- [KUTIPAN]
_____

Mutasi virus corona makin meluas di dunia. Ada laporan terbaru menyebutkan, mutasi virus corona bisa menular 10 kali lebih cepat dari corona biasa sudah ditemukan di sejumlah negara.
ADVERTISEMENT
“Penyebaran di peta terkait mutasi ini, kita bisa lihat analisis jurnal Bette Kober per 20 Agustus dia menjabarkan bahwa virus corona di dunia mutasi D164G sekarang semakin meningkat dan meluas,” ungkap ahli biomolekuler Unair dr Ni Nyoman Tri Puspaningsih dalam webinar internasional bertajuk ‘Ending Pandemics Covid-19: Effort and Challenge, yang dikutip, Jumat (28/8).
Kata Nyoman, kita bisa lihat mutasi dan tingkat infeksinya di sana. Namun belum ada laporan terkait dampak permutasian tersebut.

_____

- [DAFTAR YANG DISEDIAKAN]
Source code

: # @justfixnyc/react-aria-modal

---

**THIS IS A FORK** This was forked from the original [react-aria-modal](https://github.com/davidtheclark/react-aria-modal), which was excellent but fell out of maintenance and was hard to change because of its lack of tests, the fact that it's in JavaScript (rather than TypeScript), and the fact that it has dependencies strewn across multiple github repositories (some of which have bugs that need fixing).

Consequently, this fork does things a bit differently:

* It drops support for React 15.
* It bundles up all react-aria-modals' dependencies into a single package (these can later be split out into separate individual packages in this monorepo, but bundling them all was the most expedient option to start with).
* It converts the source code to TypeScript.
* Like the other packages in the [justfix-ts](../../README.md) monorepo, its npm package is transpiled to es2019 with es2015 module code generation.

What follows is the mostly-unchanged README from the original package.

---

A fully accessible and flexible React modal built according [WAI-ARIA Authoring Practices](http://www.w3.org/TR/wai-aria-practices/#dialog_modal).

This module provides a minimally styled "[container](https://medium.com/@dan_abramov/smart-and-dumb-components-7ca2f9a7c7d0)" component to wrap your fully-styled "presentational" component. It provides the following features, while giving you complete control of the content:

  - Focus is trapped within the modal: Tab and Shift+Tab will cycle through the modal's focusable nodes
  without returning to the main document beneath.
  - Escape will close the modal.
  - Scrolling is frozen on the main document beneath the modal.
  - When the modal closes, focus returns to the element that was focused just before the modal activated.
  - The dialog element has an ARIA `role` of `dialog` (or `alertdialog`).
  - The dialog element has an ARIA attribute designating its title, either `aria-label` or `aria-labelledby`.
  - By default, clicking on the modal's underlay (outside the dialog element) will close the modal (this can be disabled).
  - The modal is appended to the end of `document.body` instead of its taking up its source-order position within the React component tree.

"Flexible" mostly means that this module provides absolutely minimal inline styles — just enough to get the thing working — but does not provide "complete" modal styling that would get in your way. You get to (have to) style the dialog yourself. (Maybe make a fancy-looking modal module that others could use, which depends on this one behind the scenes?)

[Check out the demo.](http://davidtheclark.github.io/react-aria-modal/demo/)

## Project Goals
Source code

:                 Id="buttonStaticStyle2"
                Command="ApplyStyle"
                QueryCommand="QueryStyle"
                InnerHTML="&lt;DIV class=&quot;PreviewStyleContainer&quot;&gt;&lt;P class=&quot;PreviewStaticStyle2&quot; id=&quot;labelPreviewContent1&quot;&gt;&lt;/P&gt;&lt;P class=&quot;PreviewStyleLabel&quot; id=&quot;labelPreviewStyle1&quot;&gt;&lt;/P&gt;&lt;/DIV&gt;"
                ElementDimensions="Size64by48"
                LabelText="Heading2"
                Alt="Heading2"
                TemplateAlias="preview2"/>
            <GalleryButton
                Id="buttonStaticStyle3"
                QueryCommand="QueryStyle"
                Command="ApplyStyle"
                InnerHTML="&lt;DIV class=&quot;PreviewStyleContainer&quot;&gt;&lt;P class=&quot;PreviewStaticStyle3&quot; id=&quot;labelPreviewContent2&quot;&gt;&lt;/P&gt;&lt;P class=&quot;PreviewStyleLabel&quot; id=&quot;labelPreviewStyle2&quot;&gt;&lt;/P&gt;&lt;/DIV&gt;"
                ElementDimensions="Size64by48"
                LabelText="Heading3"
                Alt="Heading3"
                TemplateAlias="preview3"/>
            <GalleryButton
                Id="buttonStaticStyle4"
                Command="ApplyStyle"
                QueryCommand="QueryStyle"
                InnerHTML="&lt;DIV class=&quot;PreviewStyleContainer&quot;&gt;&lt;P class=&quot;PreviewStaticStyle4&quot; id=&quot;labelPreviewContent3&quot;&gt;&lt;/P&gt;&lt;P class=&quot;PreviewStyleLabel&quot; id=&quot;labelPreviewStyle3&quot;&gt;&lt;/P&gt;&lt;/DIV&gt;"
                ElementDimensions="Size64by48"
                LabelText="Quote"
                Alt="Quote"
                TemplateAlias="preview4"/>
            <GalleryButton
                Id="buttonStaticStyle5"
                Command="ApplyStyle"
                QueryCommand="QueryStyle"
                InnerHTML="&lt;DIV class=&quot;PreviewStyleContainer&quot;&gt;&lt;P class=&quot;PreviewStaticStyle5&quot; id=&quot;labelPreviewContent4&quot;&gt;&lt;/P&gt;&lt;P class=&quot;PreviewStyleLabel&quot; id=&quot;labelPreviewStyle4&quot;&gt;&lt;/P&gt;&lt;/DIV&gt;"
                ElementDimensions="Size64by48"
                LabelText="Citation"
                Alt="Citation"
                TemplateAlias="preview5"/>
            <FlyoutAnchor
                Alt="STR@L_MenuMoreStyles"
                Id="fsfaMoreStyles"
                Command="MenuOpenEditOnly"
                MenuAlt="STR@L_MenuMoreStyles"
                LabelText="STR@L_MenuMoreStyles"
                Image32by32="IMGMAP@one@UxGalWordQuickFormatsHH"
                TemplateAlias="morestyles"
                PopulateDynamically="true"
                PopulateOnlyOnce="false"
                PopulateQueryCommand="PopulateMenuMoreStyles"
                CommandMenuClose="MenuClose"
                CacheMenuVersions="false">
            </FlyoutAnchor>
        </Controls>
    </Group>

_____

- [TUGAS 1] Menurut laporan terbaru dalam kutipan tentang mutasi virus corona, berapa kali lebih cepat mutasi virus corona bisa menular dibandingkan corona biasa?
- [TUGAS 2] Salin dengan tepat bagian kutipan tentang mutasi virus corona, mulai dari "ADVERTISEMENT" dan berakhir pada "dampak permutasian tersebut.".

- [JAWABAN 1] 10 kali lebih cepat dari corona biasa.

- [JAWABAN 2]
ADVERTISEMENT
“Penyebaran di peta terkait mutasi ini, kita bisa lihat analisis jurnal Bette Kober per 20 Agustus dia menjabarkan bahwa virus corona di dunia mutasi D164G sekarang semakin meningkat dan meluas,” ungkap ahli biomolekuler Unair dr Ni Nyoman Tri Puspaningsih dalam webinar internasional bertajuk ‘Ending Pandemics Covid-19: Effort and Challenge, yang dikutip, Jumat (28/8).
Kata Nyoman, kita bisa lihat mutasi dan tingkat infeksinya di sana. Namun belum ada laporan terkait dampak permutasian tersebut.